Work instruction –
Leave the pictures out, and transcribe the material below exactly from the line with "Pařížské rohlíčky" to the line with "mit dem Audioeffekt „Lautstärke", both lines included.

*** Begin section ***

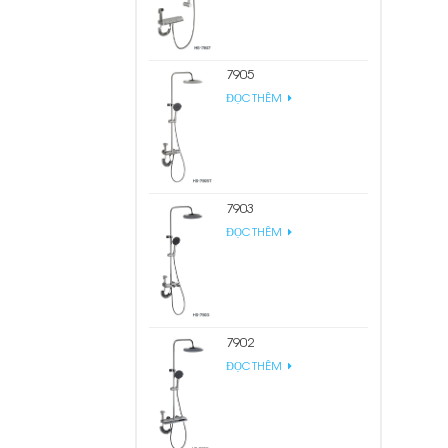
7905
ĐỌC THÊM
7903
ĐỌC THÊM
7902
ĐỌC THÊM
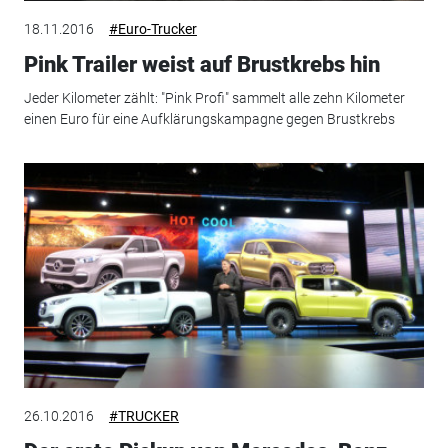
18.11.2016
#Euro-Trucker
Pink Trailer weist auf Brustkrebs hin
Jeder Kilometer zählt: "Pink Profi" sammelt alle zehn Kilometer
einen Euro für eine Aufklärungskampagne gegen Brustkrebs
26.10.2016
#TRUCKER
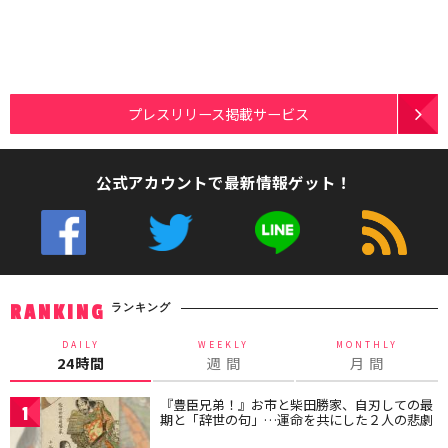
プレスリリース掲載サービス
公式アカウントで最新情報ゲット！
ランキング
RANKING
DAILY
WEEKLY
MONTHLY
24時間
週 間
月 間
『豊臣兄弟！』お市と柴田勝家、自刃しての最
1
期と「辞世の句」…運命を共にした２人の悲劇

*** End section ***
*** Begin section ***

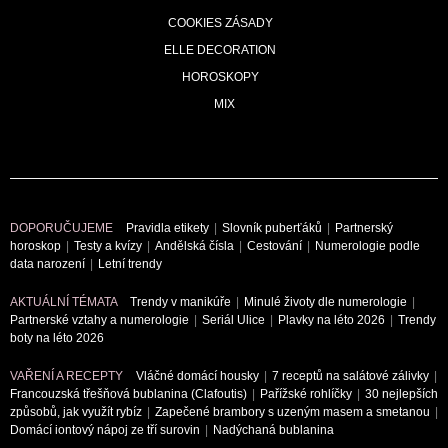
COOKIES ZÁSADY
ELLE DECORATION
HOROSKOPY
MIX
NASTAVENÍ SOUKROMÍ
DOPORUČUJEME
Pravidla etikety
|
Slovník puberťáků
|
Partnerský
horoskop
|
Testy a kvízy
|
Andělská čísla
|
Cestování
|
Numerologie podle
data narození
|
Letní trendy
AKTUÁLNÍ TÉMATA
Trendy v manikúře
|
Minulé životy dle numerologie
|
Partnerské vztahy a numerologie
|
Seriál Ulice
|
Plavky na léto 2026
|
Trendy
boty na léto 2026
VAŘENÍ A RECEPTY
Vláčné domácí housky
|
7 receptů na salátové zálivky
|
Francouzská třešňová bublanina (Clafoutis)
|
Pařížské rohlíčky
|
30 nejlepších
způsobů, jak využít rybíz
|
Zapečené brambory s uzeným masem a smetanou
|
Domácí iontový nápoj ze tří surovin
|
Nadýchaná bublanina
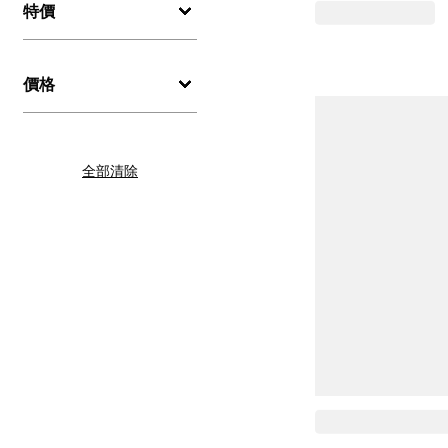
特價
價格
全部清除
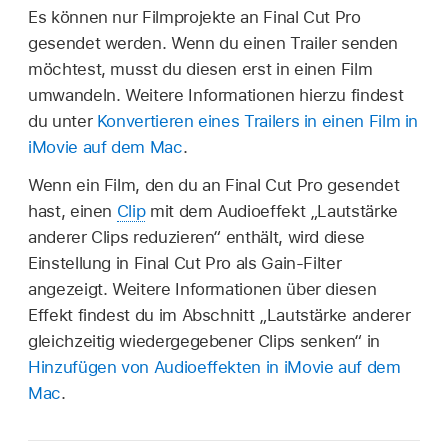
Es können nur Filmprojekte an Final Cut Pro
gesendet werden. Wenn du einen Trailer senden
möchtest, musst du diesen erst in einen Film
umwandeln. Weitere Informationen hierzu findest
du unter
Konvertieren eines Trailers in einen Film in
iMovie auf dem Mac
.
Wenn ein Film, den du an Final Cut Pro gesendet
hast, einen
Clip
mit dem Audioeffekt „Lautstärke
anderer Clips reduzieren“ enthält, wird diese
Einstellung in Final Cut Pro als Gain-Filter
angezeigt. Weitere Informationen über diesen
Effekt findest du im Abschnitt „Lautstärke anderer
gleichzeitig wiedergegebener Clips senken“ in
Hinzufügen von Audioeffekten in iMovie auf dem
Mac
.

*** End section ***
*** Begin section ***

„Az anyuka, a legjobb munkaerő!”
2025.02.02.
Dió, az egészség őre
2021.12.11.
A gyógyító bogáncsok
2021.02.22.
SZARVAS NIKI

*** End section ***

Solution for this problem –
Pařížské rohlíčky
|
30 nejlepších
způsobů, jak využít rybíz
|
Zapečené brambory s uzeným masem a smetanou
|
Domácí iontový nápoj ze tří surovin
|
Nadýchaná bublanina
特價
價格
全部清除
Es können nur Filmprojekte an Final Cut Pro
gesendet werden. Wenn du einen Trailer senden
möchtest, musst du diesen erst in einen Film
umwandeln. Weitere Informationen hierzu findest
du unter
Konvertieren eines Trailers in einen Film in
iMovie auf dem Mac
.
Wenn ein Film, den du an Final Cut Pro gesendet
hast, einen
Clip
mit dem Audioeffekt „Lautstärke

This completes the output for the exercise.